I don’t know why I do these things.
It occurred to me this afternoon that it might be nice to have a native Ubuntu Linux partition running on my main Windows Vista machine. “Should be easy,” I thought. So I whipped out my trusty Feisty Fawn CD, resized my Vista partition with GParted, and proceeded to install Linux.
The installation itself went fine and Linux started right up. The problem came when I tried to boot back over into Windows Vista. In a nutshell, it wouldn’t. I’d get the green “Knight Rider” screen, but then the system would switch to a black screen and everything seemed to grind to a halt.
The problem got worse from there. Supposedly there’s a Startup Repair feature on the Vista install DVD. Unfortunately, I was never able to look for it. Booting from the DVD only got me as far as the same black screen.

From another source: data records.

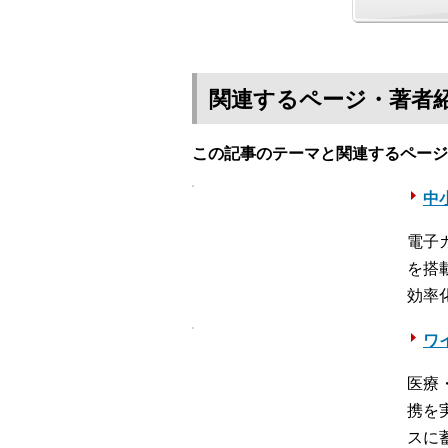
関連するページ・著者
この記事のテーマと関連するページ
中
電子
を搭
効率
ワ
医療
携を
スに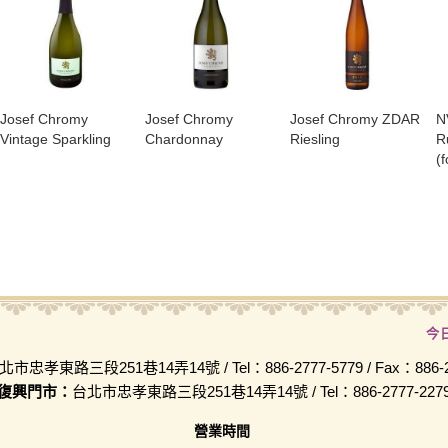
​Josef Chromy
Josef Chromy
Josef Chromy ZDAR
N
Vintage Sparkling
Chardonnay
Riesling
R
(f
今
北市忠孝東路三段251巷14弄14號 / Tel：886-2777-5779 / Fax：886-2-
復興門市：
台北市忠孝東路三段251巷14弄14號 / Tel：886-2777-227
營業時間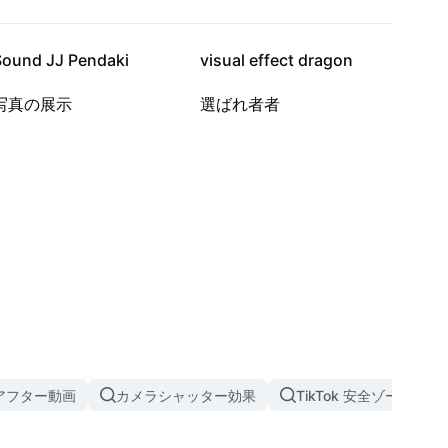
3851
893
Sound JJ Pendaki
visual effect dragon
8
6
写真の展示
選ばれ者者
アフター動画
カメラシャッター効果
TikTok 安全ゾーン テ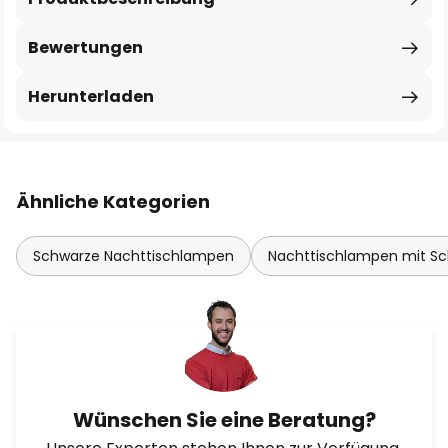
Bewertungen
Herunterladen
Ähnliche Kategorien
Schwarze Nachttischlampen
Nachttischlampen mit Sc
Wünschen Sie eine Beratung?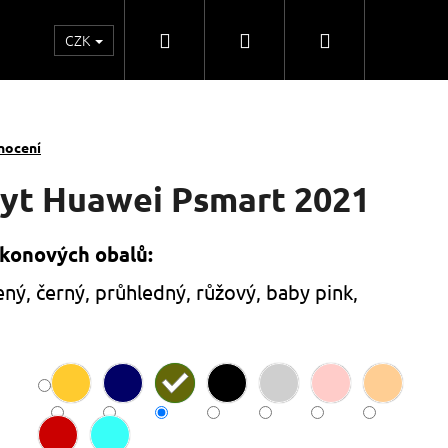
Hledat
Přihlášení
Nákupní
CZK
o
Kontakty
Obchodní spolupráce
Obchodní
košík
nocení
ryt Huawei Psmart 2021
ikonových obalů:
ený, černý, průhledný, růžový, baby pink,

Some Web searches revealed that Vista apparently hates it when you muck with your partition tables using older tools. This goes not just for Linux, but Partition Magic and the like as well. Just about any tampering with the drive after Vista has been installed results in a system that cannot boot Vista.
(This is yet one more reason why many of us ask why on Earth we installed the stupid thing in the first place; but I digress.)

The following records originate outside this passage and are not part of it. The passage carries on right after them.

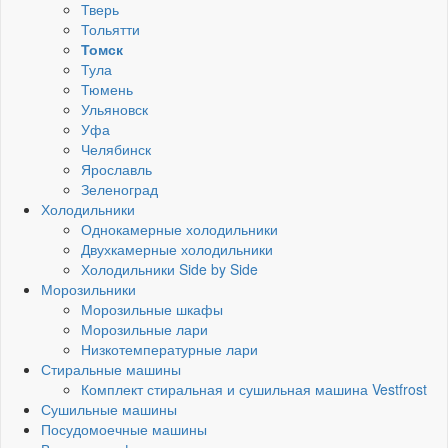
Тверь
Тольятти
Томск
Тула
Тюмень
Ульяновск
Уфа
Челябинск
Ярославль
Зеленоград
Холодильники
Однокамерные холодильники
Двухкамерные холодильники
Холодильники Side by Side
Морозильники
Морозильные шкафы
Морозильные лари
Низкотемпературные лари
Стиральные машины
Комплект стиральная и сушильная машина Vestfrost
Сушильные машины
Посудомоечные машины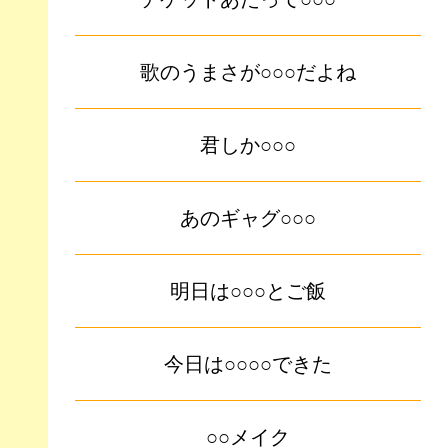
歌のうまさが○○○だよね
君しか○○○
あのギャグ○○○
明日は○○○とご飯
今日は○○○○できた
○○メイク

Luckily I wasn’t hosed yet. As I said, I had a working Ubuntu partition on my drive now. Fortunately there are tools under Linux that can fix this very problem.
The package you want to look for is called ntfsprogs. It’s not installed by default with Ubuntu, but it’s available from the official package repositories. You can download it using Synaptic or do a “sudo apt-get install ntfsprogs” from the command line. It’s available for most other distros as well, but I’ll leave it to you to figure out how to get it. (Hint: You can start with the project homepage at http://linux-ntfs.org.) The important thing is to make sure you have the latest version (1.13.1 as of this writing).

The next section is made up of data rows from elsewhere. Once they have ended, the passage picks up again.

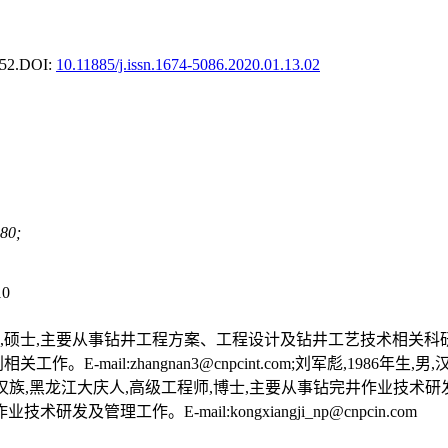
52.
DOI:
10.11885/j.issn.1674-5086.2020.01.13.02
0;
10
,主要从事钻井工程方案、工程设计及钻井工艺技术相关科研工作。E-mail:dg
。E-mail:zhangnan3@cnpcint.com;刘军彪,198
983年生,男,汉族,黑龙江大庆人,高级工程师,博士,主要从事钻完井作业技术研发及管理工
及管理工作。E-mail:kongxiangji_np@cnpcin.com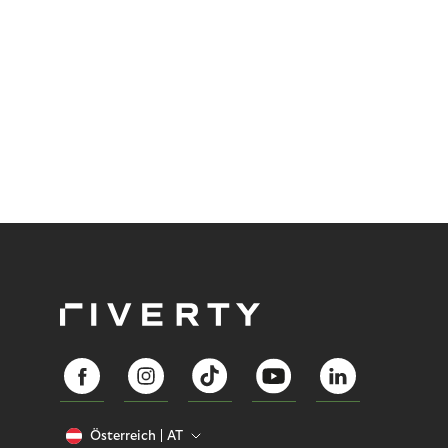
Österreich
AT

Once you have ntfsprogs installed, the rest should be easy. Assuming you know the name of the partition that’s having the problem (/dev/sda1 on my Ubuntu system), you simply open a terminal window, unmount the partition in question, and type “sudo ntfsfix partitionname“. It should fix the problems with the partition table in just a few seconds.
Once ntfsfix works its magic, reboot into Windows Vista. Windows should automatically force a chkdsk process. When that completes, you should be able to dual boot between Vista and Linux to your heart’s content.